Organized by the Barilla Centre for Food and Nutrition (BCFN), the International Forum on Food and Nutrition is held each year in three different locations: Milan, Brussels and New York.
The event brings together academics, businesses and policymakers to share evidence, scientific data and best practices with the goal of creating a model of sustainable food to reach the United Nations Sustainable Development Goals.
At these forums, it hosts the BCFN YES! Young Earth Solutions, an international contest open to PhD candidates and young researchers around the world working on innovative projects on food and sustainability.
Innovation and organization
Peller and Smith have worked in Southern Belize since 2015 and last year collaborated with around 65 Mayan farmers in three villages.

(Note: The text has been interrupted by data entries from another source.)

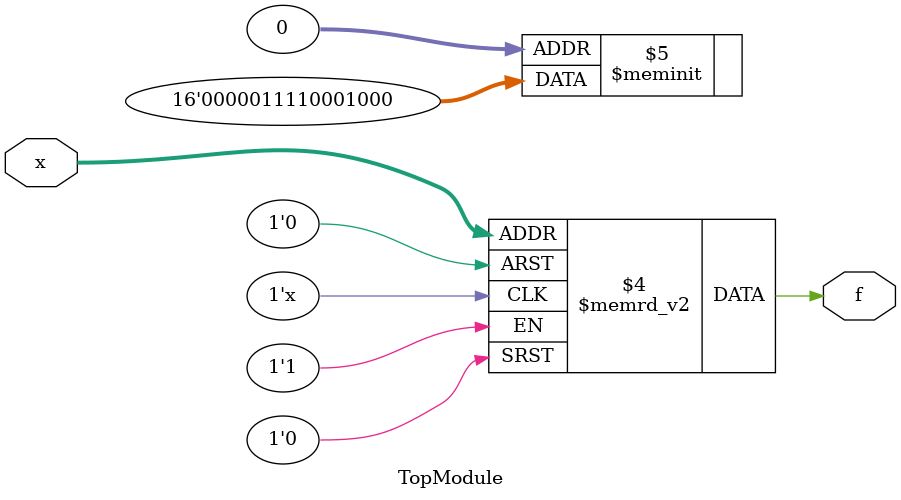
<source format=sv>
module TopModule(
    input [3:0] x,
    output logic f
);

    always @(*) begin
        case (x)
            4'b0001: f = 0;
            4'b0100: f = 0;
            4'b0110: f = 0;
            4'b1000: f = 1;
            4'b1001: f = 1;
            4'b1010: f = 1;
            4'b1100: f = 0;
            4'b0111: f = 1;
            4'b0011: f = 1;
            default: f = 0; // Handling don't-care conditions
        endcase
    end

endmodule
</source>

“We share ideas and conduct experiments together. This process is called farmer-to-farmer in many languages around the world and it’s a powerful learning approach,” said Peller.
“It is Mayan people who are leading this work, from designing to implementing, and that’s what makes our work so transformative. Innovation and organization alongside the communities.”
The researchers began the plant breeding program in January 2018 and will use the BCFN grant to expand the trials throughout 2019 and amplify the
farmer-to-farmer program, reaching “hundreds” of farmers.
'Science can only be transformative when built on social movements'
They will also publish their results in two scientific papers and make a short film with the Mayan farmers to spread the word about the benefits of participatory agroecology.
Upon being awarded first prize and a €20,000 grant to invest in the project, Peller said: “We genuinely believe that this process and these technologies, but more importantly, the organization that we are building can directly support farmers to confront climate change."
Smith said: “Science is great but we believe that it can only be transformative in [changing] people’s lives when it is built together with personal relationships and social movements.”